# regal tang?



## baggsy01 (Dec 7, 2011)

hi everyone, i currently have a 94 litre tank with 2 clowns and enough LR, i have a skimmer, heater, filter, powerhead and pump, so basically everything i need to get started for a successful tank. all my water levels are near enough perfect and i would like to introduce a regal tang (now i know what your thinking!), the tang i want to buy is between 1 and 2" long and in great tip top condition. i would like to know how long it would take for it to grow to about 4" (when i would have to upgrade my tank) which is what i am planning to do and currently saving for it, the tank i will be buying will be at least 4 foot, mayb 5 or 6 so there is no worry there and i will definatly be upgrading so i dont want any negative comments on this subject please as all i am asking for is advice and nothing else. as i said my tank currently is about 22 gallons and i have 2 small clowns (about an inch long each) and the regal tang would be an inch to two inches, how long will it take to grow to 4/5 inches? cheers everyone!


----------



## bmlbytes (Aug 1, 2009)

They grow about 1 inch in 2 months.

Your 22 gallon tank is fully stocked with the 2 clowns. Adding even the small tang is overstocking it.


----------



## baggsy01 (Dec 7, 2011)

i have seen both in my LFS and on youtube people with over 5 fish in there 20 gallon tanks and ever under 20 gallons with half the LR that i have in my tank. surely if i get it it will be suitable in my tank for about 6 months (on what the growth rate you have said) until i will need to upgrade? i have seen people with 2 clowns, 2 tangs and even more on youtube! my clowns are only small ocellaris clowns and there is plenty of space for now in there?


----------



## bmlbytes (Aug 1, 2009)

Pet stores intentionally overstock their tanks. It allows them to stock more fish in less space. People on YouTube are definitely not the experts on fish keeping. Just because they can keep their fish alive in that space, does not make it a good idea.

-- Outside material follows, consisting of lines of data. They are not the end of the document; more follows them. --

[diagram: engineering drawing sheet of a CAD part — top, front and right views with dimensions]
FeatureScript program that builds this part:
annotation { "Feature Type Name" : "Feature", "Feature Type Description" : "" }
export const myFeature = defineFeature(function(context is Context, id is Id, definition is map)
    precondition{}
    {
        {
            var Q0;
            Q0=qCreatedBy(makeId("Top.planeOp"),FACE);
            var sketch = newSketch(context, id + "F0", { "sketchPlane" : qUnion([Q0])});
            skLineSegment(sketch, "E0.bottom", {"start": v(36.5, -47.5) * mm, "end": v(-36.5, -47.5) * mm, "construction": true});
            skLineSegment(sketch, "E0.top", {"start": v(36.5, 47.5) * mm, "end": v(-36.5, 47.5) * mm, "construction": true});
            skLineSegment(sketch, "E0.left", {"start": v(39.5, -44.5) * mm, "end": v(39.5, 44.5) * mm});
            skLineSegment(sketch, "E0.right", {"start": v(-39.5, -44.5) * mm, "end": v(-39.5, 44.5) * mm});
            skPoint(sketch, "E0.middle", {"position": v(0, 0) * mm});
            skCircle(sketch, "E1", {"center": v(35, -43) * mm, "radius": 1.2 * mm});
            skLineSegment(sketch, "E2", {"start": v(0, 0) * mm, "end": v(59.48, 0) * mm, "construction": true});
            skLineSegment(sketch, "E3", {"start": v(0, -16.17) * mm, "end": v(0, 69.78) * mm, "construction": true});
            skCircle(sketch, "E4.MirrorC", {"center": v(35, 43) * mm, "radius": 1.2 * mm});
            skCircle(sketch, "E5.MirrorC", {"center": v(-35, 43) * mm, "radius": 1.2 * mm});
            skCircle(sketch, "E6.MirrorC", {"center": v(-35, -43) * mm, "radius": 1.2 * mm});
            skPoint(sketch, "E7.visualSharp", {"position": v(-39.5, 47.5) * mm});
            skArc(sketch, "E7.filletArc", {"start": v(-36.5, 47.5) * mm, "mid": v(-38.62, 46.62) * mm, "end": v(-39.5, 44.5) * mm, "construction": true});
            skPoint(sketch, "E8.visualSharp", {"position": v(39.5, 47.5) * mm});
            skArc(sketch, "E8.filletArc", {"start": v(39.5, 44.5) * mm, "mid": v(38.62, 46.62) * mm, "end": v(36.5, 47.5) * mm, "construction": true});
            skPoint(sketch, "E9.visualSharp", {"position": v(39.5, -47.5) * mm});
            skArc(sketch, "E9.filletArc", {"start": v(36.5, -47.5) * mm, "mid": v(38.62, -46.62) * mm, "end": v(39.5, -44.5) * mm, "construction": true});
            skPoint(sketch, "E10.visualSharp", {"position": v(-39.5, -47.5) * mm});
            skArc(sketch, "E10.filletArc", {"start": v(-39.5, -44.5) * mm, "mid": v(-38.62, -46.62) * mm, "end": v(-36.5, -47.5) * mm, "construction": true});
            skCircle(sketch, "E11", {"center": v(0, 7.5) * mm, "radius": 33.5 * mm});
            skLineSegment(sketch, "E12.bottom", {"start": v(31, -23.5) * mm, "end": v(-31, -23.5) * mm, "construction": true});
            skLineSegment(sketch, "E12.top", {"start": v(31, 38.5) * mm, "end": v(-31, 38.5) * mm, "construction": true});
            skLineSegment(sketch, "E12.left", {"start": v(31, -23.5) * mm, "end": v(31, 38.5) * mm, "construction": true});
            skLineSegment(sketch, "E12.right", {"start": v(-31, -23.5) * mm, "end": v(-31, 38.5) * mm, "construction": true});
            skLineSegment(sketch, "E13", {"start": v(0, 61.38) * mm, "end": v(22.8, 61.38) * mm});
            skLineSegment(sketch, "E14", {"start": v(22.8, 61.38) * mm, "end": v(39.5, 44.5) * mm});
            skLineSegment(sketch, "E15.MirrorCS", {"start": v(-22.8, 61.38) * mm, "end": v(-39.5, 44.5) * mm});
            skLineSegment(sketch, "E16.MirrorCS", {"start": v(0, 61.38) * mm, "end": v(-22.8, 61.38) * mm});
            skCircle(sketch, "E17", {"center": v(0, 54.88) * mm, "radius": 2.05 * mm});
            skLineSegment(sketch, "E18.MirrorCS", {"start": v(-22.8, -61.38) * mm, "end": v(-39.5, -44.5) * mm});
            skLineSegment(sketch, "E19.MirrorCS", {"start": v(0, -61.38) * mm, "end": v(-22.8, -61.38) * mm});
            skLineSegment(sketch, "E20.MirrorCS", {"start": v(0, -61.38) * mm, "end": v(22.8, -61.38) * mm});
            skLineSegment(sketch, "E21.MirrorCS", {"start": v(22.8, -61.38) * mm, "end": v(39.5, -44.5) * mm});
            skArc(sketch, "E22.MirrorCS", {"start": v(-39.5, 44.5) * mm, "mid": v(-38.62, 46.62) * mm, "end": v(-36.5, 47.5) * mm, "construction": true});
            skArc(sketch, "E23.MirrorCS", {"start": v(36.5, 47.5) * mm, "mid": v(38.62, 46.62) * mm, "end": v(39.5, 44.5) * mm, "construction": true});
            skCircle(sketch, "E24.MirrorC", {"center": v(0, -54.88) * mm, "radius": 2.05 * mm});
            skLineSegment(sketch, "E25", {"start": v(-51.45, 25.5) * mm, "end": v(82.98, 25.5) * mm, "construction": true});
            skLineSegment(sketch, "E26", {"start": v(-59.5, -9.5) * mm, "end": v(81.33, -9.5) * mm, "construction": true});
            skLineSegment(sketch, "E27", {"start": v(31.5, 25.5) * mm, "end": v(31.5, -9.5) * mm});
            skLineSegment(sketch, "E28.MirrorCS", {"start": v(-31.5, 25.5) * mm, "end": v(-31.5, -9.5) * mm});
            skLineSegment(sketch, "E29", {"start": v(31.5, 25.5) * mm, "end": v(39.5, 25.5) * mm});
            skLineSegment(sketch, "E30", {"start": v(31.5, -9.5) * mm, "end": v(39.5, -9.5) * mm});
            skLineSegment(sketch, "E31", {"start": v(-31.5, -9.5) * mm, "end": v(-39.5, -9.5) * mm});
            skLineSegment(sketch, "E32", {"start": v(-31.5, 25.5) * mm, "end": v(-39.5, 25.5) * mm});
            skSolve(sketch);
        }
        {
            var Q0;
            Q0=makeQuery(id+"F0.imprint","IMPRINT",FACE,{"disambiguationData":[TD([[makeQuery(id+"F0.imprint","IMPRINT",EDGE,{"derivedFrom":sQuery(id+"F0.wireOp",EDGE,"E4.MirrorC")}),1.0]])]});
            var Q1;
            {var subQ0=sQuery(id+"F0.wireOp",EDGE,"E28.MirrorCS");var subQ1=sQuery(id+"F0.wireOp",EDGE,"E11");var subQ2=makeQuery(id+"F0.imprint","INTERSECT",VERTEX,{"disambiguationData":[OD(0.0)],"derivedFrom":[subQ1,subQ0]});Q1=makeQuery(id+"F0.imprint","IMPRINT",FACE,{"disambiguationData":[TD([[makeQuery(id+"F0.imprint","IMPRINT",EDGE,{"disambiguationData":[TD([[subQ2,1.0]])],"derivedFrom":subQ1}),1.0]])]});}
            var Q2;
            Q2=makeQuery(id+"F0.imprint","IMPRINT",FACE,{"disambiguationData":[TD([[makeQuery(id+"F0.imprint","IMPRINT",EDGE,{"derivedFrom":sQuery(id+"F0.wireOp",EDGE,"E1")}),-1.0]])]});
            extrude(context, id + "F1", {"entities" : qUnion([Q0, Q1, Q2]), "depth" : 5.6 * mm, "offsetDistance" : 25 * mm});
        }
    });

The thing many people do not realize is that they can not stock a saltwater tank the same as they stock a freshwater tank. In a freshwater tank, a 20 gallon would easily fit 10 to 15 small fish. In a saltwater tank, it will fit 2 very small fish. The reason this is, is because the ocean is a very very stable system. The water parameters rarely change. The fish that naturally live in the ocean need a very stable environment. Fish that come from freshwater do not get this luxury, and so they have adapted to less than optimal conditions. Adding more fish makes the water conditions less stable.


----------



## funlad3 (Oct 9, 2010)

Also, tangs are very active fish. I'm not sure how large your tank is, but imagine even a three inch fish darting left and right nonstop all day. It will be stressed out, it might attack the clowns, it might jump. 

I know that you weren't asking if it were a good idea, but it's honestly not a good idea. Without the clowns, and for just a few weeks, you'd be able to get away with it, but I don't think it's worth the risks.

Do you have any pictures of your tank?


----------